And after all that time of being sick over Amanda, he didn’t care about her anymore. He didn’t even think about her because there was this lovely blonde who laughed as she dipped her nacho into the sour cream. She was so open to tell him this. Maybe he thought then that she would make him more open, too.
He thinks now he fell in love with her the second he met her. But why has he been so guarded? Why couldn’t he confess his stuff to her that night, or even months later? He trusts her. He does. If he doesn’t tell her everything he is, isn’t he no better than Amanda, who kept all that inside, who stayed when she didn’t want to, until he asked her that question? He needs to tell Suzette: he has his own Finland. She will listen. She will touch his face. He doesn’t want her to feel sorry for him though. He has been afraid of that part of himself, the part that couldn’t get over what Amanda did. That part that walked and walked. He wants Suzette to know this was worth it. She was worth the difficult wait. “I’m just whiny, right?” he says as they slip on their hats and gloves and clomp over the frozen grass to Red and Blue.
“Nah,” Ahmed says. “I’m lonely, too.” He hands Damon a beat-up helmet.
“Yeah?”
Ahmed nods. “But I’ll find my queen. I’m not even playing around with princesses anymore. Going right for a queen.”
“She’s out there, man.”
“We’ll see.” Ahmed looks over at him. “Did that bridesmaid, the vet, did she, uh, ever visit or anything?”
“Ginger?” Damon remembers seeing them take a walk together at the wedding. Then she got word her ex-boyfriend died and had to leave. Leave it to Ahmed to fall for her: the best of the best. Smart, sensitive, beautiful. “Good pick, buddy… but I think she’s, um, otherwise engaged.”
“Yeah, she seemed it.” Ahmed looks straight ahead and starts up Red. The engine is loud and confident. “Let’s do this!” he shouts over the noise.
“Right behind you.” Damon turns the key. The green light appears. He puts it in neutral and hits the start button. The engine growls. Ahmed gives him the thumbs-up and rumbles ahead of him, past the house, past the barn.
They zigzag through the grass, crouching over their seats. He feels the energy of the quad, the good wind, the tires as they bounce over the uneven land, and his friend is there, like a fellow soldier on a horse, like they’re in the Crusades or something, riding toward destiny.
“Hell yeah,” Ahmed shouts at the same time Damon hollers, “Yes! Yes!” and they drive and yell like this, their lungs burning, the engines roaring. Small flurries of wet snow start to fall. They stick to Damon’s boots. They glisten on the sides of the vehicle, and he and Ahmed drive and drive, over all this land that is somehow his. Damon wonders how he found himself here, how his train stopped at this good station.
13. The Winter Puzzle
Greg Tyler doesn’t look at himself anymore when he brushes his teeth.
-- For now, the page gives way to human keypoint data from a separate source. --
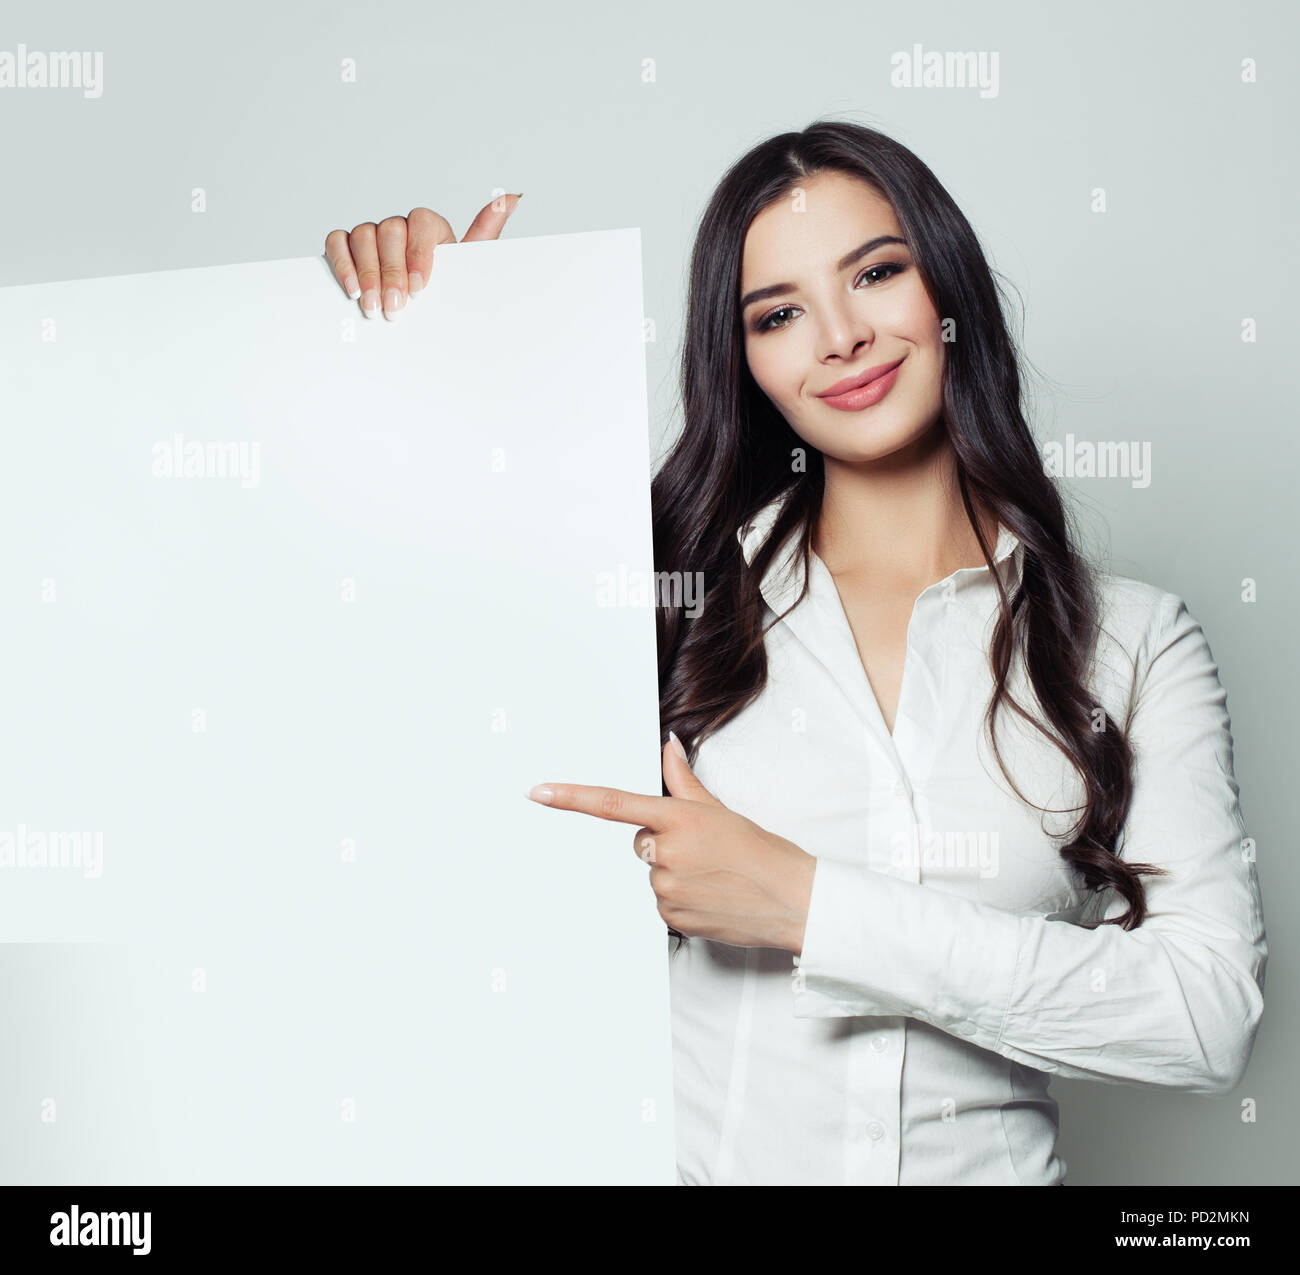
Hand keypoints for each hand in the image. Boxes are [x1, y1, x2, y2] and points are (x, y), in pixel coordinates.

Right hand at [322, 193, 522, 320]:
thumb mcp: (467, 269)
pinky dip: (343, 263)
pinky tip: (352, 290)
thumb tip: (513, 197)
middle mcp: (399, 227)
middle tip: (396, 308)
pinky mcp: (346, 246)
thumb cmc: (445, 291)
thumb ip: (485, 234)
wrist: (422, 318)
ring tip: (374, 307)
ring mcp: (371, 234)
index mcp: (429, 228)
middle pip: (389, 230)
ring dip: (367, 273)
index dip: (418, 253)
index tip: (420, 288)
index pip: (420, 222)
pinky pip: (337, 242)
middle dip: (391, 272)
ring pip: (362, 236)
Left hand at [526, 734, 816, 953]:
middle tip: (704, 850)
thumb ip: (683, 780)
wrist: (792, 899)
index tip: (539, 792)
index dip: (571, 798)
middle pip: (640, 843)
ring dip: (675, 872)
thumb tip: (667, 747)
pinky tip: (710, 896)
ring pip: (652, 874)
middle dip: (662, 842)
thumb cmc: (761, 851)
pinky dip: (681, 899)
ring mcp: (667, 890)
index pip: (613, 804)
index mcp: (677, 819)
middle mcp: (666, 854)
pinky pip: (662, 904)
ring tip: (713, 875)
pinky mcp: (672, 919)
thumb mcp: (719, 809)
He notices this. He notices a lot of things. That a man’s face needs eyebrows and even eyelashes to look right. That he probably can’t do a pull-up these days (he hasn’t tried)。 That the day drags by so slowly when you don’t have budget meetings to attend, or board reports to write. That the taste of metal from chemo, even chemo that’s been finished for weeks, ruins everything.
He looks at his wife as she steps into the shower, her blondish hair touching her shoulders, and he envies her healthy skin, the way she can stand so straight, the way the water doesn’t wilt her at all. He squirts out a blob of Colgate original and closes his eyes while he tastes more metal and runs the toothbrush over his molars.
He wonders if he can survive this.
Of course he would have raised his hand and volunteered to take cancer so no one else would have to, and he’s glad Freddie and Addie are spared. That means something somehow, that because he has this, they are spared. Aren’t they? Yes, he thinks so. He always felt the world doled things out this way, like a game of duck, duck, goose. He is glad they won’t feel sick, lose their hair, see the shock on people’s faces. But even still he wishes someone could feel the way he feels for a second, to slip it on like a smock in art class in elementary school, so they’d know what he knows: that there is no God at a time like this, that there is nothing really. That you can’t come this close to seeing darkness without it altering you. He realizes how ineffective it is when someone says, “You’re in my prayers,” or, “Let me know if I can do anything.” You should regard someone who has cancer with silence because it is so heavy, so burdensome, that even when the patient is tough like Greg is, silence is the only thing you should offer. He wishes someone could feel how heavy and cruel this is. Then they could slip it off and shake their heads and say, Oh, Greg. I had no idea.